New research reveals life thrived on Earth 4.2 billion years ago

An international team of researchers has unveiled new insights into Earth’s earliest ecosystem and came to a stunning result: life might have begun flourishing within a few hundred million years of the planet’s formation.

The study, published Friday in the journal Nature Ecology & Evolution, focuses on our Last Universal Common Ancestor (LUCA), the hypothetical common ancestor from which all modern cellular life descends. 

This includes single-celled organisms such as bacteria all the way up through trees, shellfish, dinosaurs, and humans. LUCA is considered the root of the tree of life before it branches into Bacteria, Archaea, and Eukarya.

The team compared genes across the genomes of living species, tracking mutations that occurred since they shared an ancestor in LUCA. By aligning these genetic timelines with fossil records, they determined that LUCA existed around 4.2 billion years ago, approximately 400 million years after Earth’s formation.

“We did not expect LUCA to be so old,” Dr. Sandra Álvarez-Carretero, from the University of Bristol’s School of Earth Sciences, said in a statement. “However, our results fit with modern views on the habitability of early Earth.”

Further, the team modeled LUCA’s biology by examining the physiological characteristics of modern species and tracing them back to LUCA. “The evolutionary history of genes is complicated by their exchange between lineages,” explains lead author Dr. Edmund Moody. “We have to use complex evolutionary models to reconcile the evolutionary history of genes with the genealogy of species.”

Tracing it all back to LUCA

What’s remarkable about this study is how the genetic fingerprints of LUCA still exist in this wide diversity of species which would, on its surface, look irreconcilable.

“One of the real advantages here is applying the gene-tree species-tree reconciliation approach to such a diverse dataset representing the primary domains of life Archaea and Bacteria,” said study co-author Dr.
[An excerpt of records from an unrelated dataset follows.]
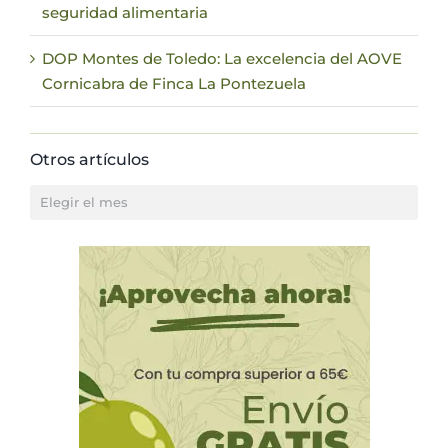
seguridad alimentaria
DOP Montes de Toledo: La excelencia del AOVE
Cornicabra de Finca La Pontezuela
Otros artículos
Otros
artículos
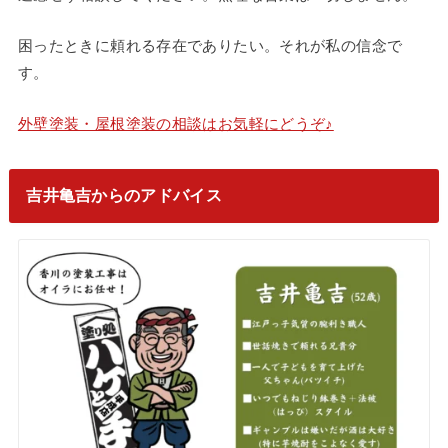
困ったときに頼れる存在でありたい。それが私の信念で
す。
外壁塗装・屋根塗装の相談はお気軽にどうぞ♪
吉井亀吉からのアドバイス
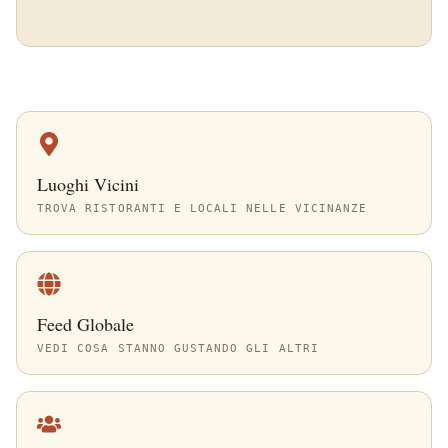
Luoghi Vicini
TROVA RISTORANTI E LOCALI NELLE VICINANZE
Feed Globale
VEDI COSA STANNO GUSTANDO GLI ALTRI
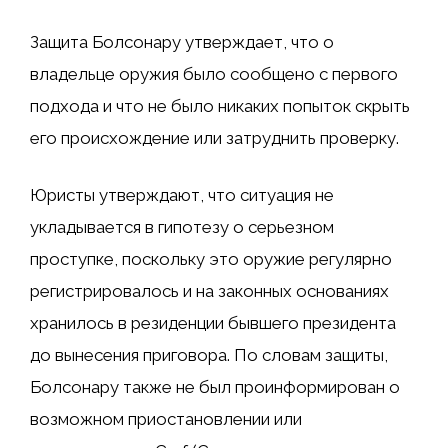
Защита Болсонару утверждает, что о
владельце оружия было сообщено с первого
подхода и что не было никаких попыток скрыть
его происхождение или затруднить проверку.
Юристы утверждают, что ситуация не
укладывается в гипотезу о серьезном
проступке, поскольку это оружие регулярно
регистрировалось и на законных основаниях
хранилось в резиденции бывшего президента
до вынесения приговора. По словам защиты,
Болсонару также не был проинформирован о
возможном приостановлении или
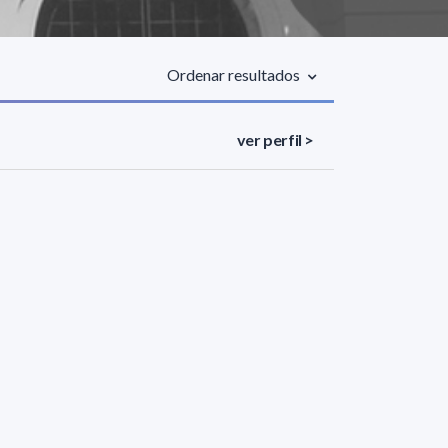
Ordenar resultados
ver perfil >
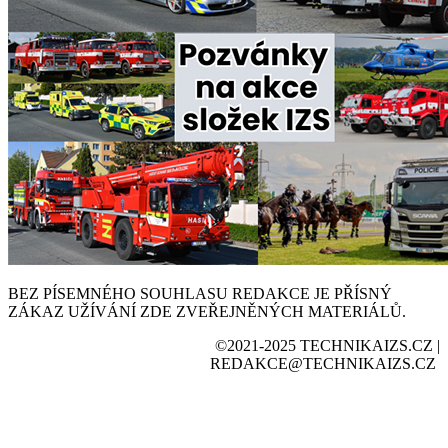
BEZ PÍSEMNÉHO SOUHLASU REDAKCE JE PŘÍSNÝ
ZÁKAZ UŽÍVÁNÍ ZDE ZVEŘEJNĚNÝCH MATERIÁLŮ.
©2021-2025 TECHNIKAIZS.CZ |
REDAKCE@TECHNIKAIZS.CZ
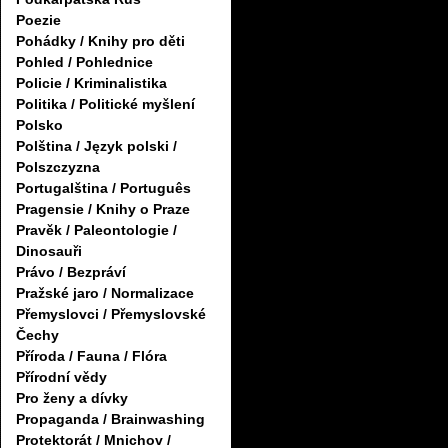
Poezie
Pohádky / Knihy pro děti
Pohled / Pohlednice
Policie / Kriminalistika
Politika / Politické myšlení
Polsko
Polština / Język polski /
Polszczyzna
Portugalština / Português
Pragensie / Knihy o Praze
Pravěk / Paleontologie /
Dinosauři
Právo / Bezpráví
Pražské jaro / Normalizace
Přemyslovci / Přemyslovské
Čechy
Příroda / Fauna / Flóra
Přírodní vědy
Pro ženy a dívky
Propaganda / Brainwashing
Protektorát / Mnichov /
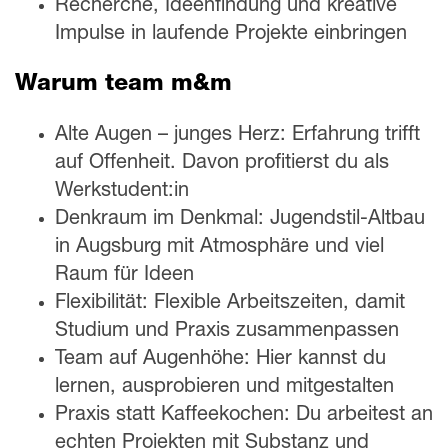
Recherche, Ideenfindung und kreative
Impulse in laufende Projekte einbringen
Warum team m&m
Alte Augen – junges Herz: Erfahrung trifft
auf Offenheit. Davon profitierst du als
Werkstudent:in
Denkraum im Denkmal: Jugendstil-Altbau
in Augsburg mit Atmosphäre und viel
Raum für Ideen
Flexibilität: Flexible Arbeitszeiten, damit
Studium und Praxis zusammenpassen
Team auf Augenhöhe: Hier kannst du
lernen, ausprobieren und mitgestalten
Praxis statt Kaffeekochen: Du arbeitest an
echten Projekten mit Substanz und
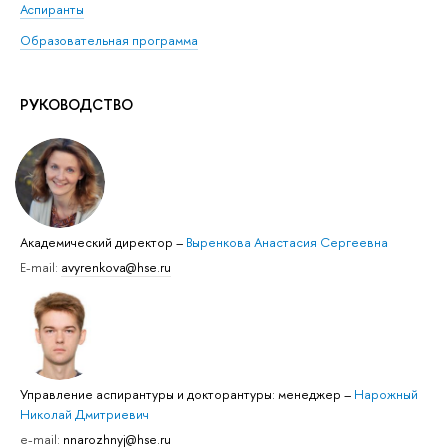
Аспиранты
Образовательная программа
РУКОВОДСТВО
Академический директор
–
Выренкова Анастасия Сергеевна
E-mail:
avyrenkova@hse.ru
Управление аспирантуры и докторантуры: менеджер
–
Нарожный
Николай Дмитриевич
e-mail:
nnarozhnyj@hse.ru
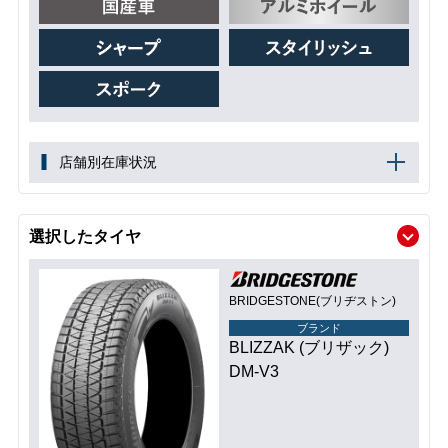
店舗別在庫状況
選択したタイヤ
BRIDGESTONE(ブリヂストン)
ブランド
BLIZZAK (ブリザック)
DM-V3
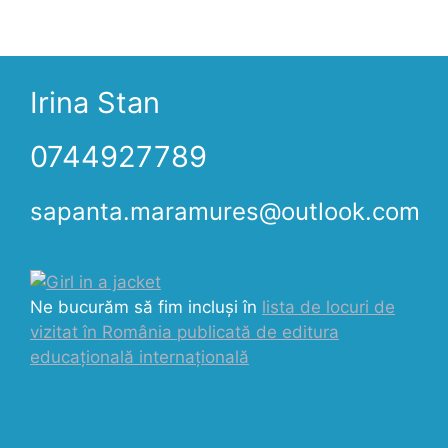
Irina Stan
0744927789
sapanta.maramures@outlook.com
Ne bucurăm să fim incluși în
lista de locuri de
vizitat în România publicată de editura
educațională internațională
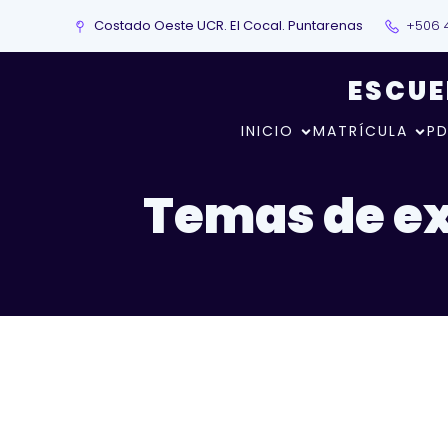
Costado Oeste UCR. El Cocal. Puntarenas
+506 
ESCUE
INICIO
MATRÍCULA
PD
Temas de e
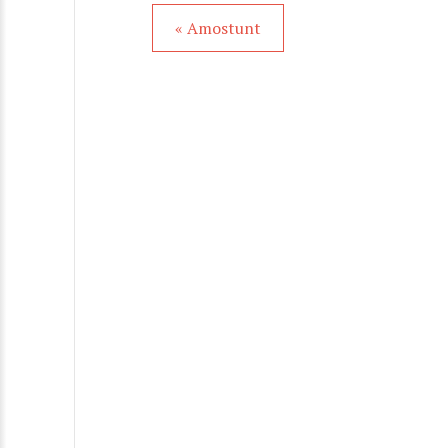
« Amostunt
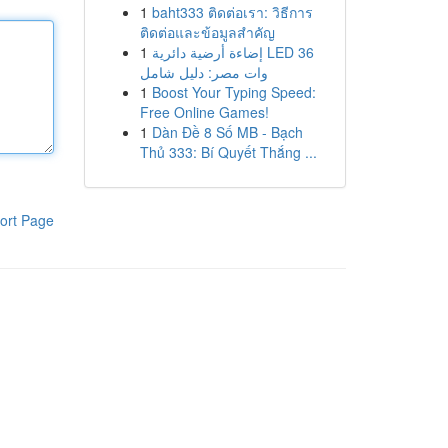
1
baht333 ติดต่อเรา: วิธีการ
ติดต่อและข้อมูลสำคัญ
1
إضاءة أرضية دائرية LED 36
وات مصر: دليل شامل
1
Boost Your Typing Speed:
Free Online Games!
1
Dàn Đề 8 Số MB - Bạch
Thủ 333: Bí Quyết Thắng ...
ort Page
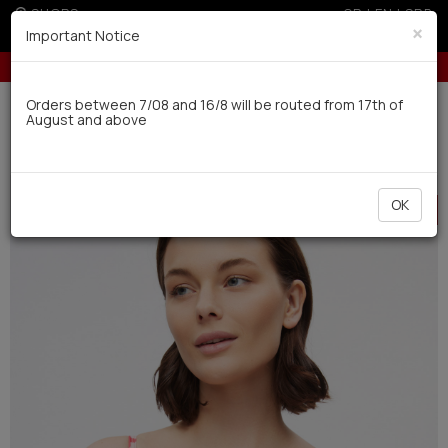
SHOPS
GR
|
EN
|
SRB
×
Important Notice
 for EU & 300€ for non EU (sale season)
10% off for orders over
Delivery in 7-9 working days via UPS
Orders between 7/08 and 16/8 will be routed from 17th of
August and above
0
Swimwear
Women
Bikinis
HOT
OK
OFFER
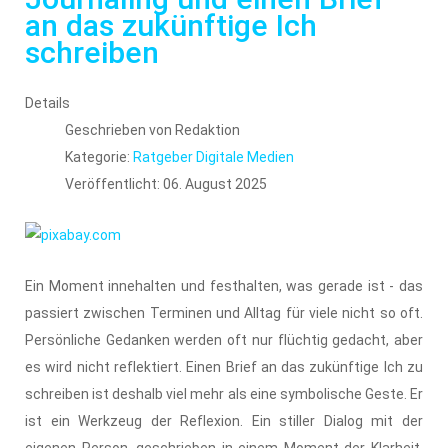
an das zukünftige Ich
schreiben
Details
Geschrieben von
Redaktion
Kategorie:
Ratgeber Digitale Medien
Veröffentlicht: 06. August 2025
Ein Moment innehalten und festhalten, was gerade ist - das
passiert zwischen Terminen und Alltag für viele nicht so oft.
Persönliche Gedanken werden oft nur flüchtig gedacht, aber
es wird nicht reflektiert. Einen Brief an das zukünftige Ich zu
schreiben ist deshalb viel mehr als eine symbolische Geste. Er
ist ein Werkzeug der Reflexion. Ein stiller Dialog mit der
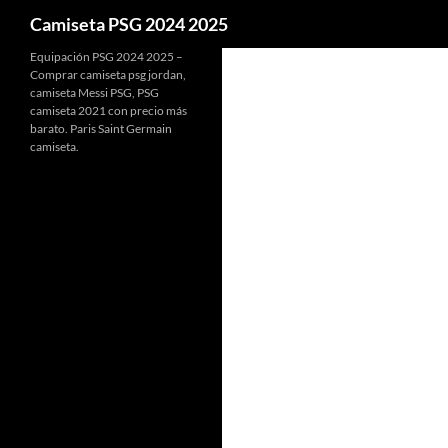
Buscar
Camiseta PSG 2024 2025
Equipación PSG 2024 2025 –
Comprar camiseta psg jordan,
camiseta Messi PSG, PSG
camiseta 2021 con precio más
barato. Paris Saint Germain
camiseta.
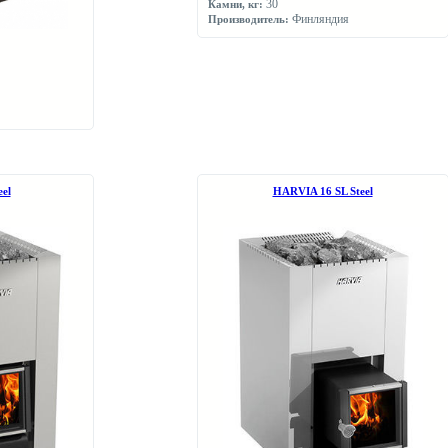
30
Камни, кг:
Финляндия
Производитель:
el
НARVIA 16 SL Steel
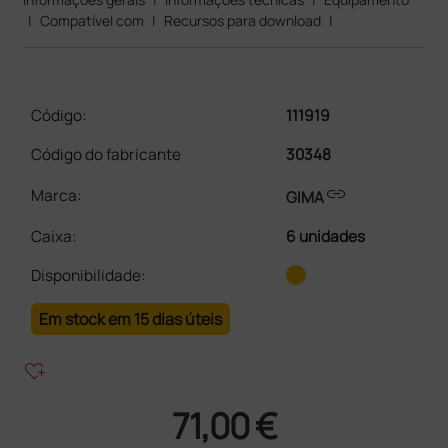
|
Compatível com
|
Recursos para download
|
Código:
111919
Código do fabricante
30348
link
Marca:
GIMA
Caixa
:
6 unidades
Disponibilidade:
Em stock em 15 dias úteis
heart_plus
71,00 €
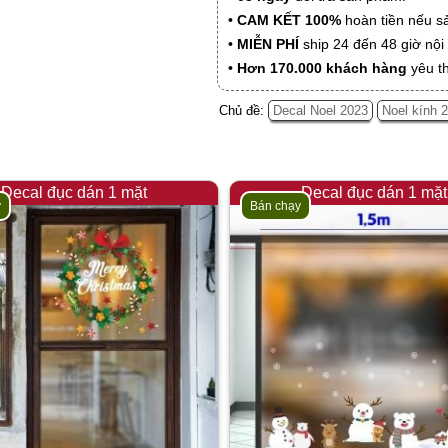
•
CAM KẾT 100%
hoàn tiền nếu s
•
MIỄN PHÍ
ship 24 đến 48 giờ nộ
•
Hơn 170.000 khách hàng
yêu t
Chủ đề:
Decal Noel 2023
Noel kính 
Decal đục dán 1 mặt
Decal đục dán 1 mặt
y
Bán chạy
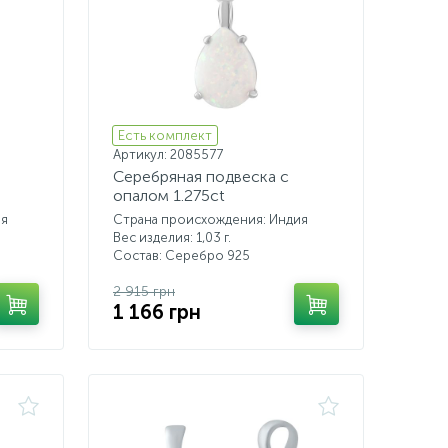
Есть комплект
Артикул: 2085577
Серебряная подвеска с
опалом 1.275ct
ия
Страна происхождения: Индия
Вес изделия: 1,03 г.
Состав: Серебро 925
2 915 грн
1 166 грн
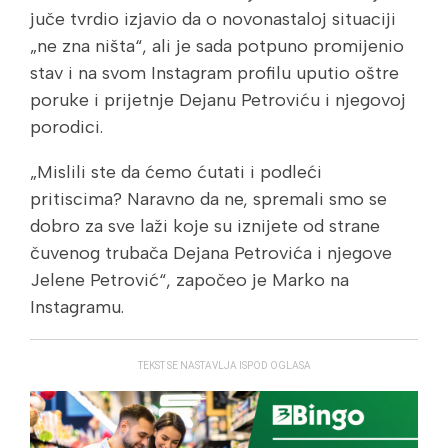
juče tvrdio izjavio da o novonastaloj situaciji
„ne zna ništa“, ali je sada potpuno promijenio
stav i na svom Instagram profilu uputio oštre
poruke i prijetnje Dejanu Petroviću i njegovoj
porodici.
„Mislili ste da ćemo ćutati i podleći
pritiscima? Naravno da ne, spremali smo se
dobro za sve laži koje su iznijete od strane
čuvenog trubača Dejana Petrovića i njegove
Jelene Petrović“, započeo je Marko na
Instagramu.
TEKST SE NASTAVLJA ISPOD OGLASA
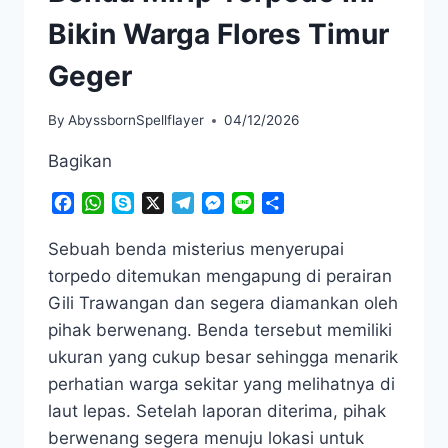
Bikin Warga Flores Timur
Geger
By
AbyssbornSpellflayer
04/12/2026
Bagikan
Facebook
WhatsApp
Skype
X
Telegram
Messenger
Line
Share
Sebuah benda misterius menyerupai
torpedo ditemukan mengapung di perairan
Gili Trawangan dan segera diamankan oleh
pihak berwenang. Benda tersebut memiliki
ukuran yang cukup besar sehingga menarik
perhatian warga sekitar yang melihatnya di
laut lepas. Setelah laporan diterima, pihak
berwenang segera menuju lokasi untuk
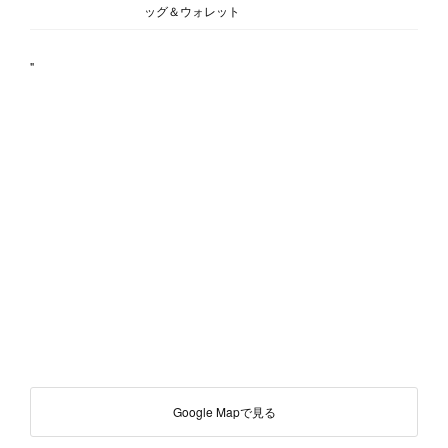
ッグ＆ウォレット
"
Google Mapで見る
Tom Williams from Bristol’s School of Biological Sciences. “This allows us to say with some confidence and assess that level of confidence on how LUCA lived.”

The study revealed that LUCA was a complex organism, similar to modern prokaryotes, and had an early immune system, indicating an ancient battle with viruses. “It’s clear LUCA was exploiting and changing its environment,” Co-author Tim Lenton, from the University of Exeter, said. “It is unlikely to have lived alone; its waste would have been food for other microbes, creating a recycling ecosystem.”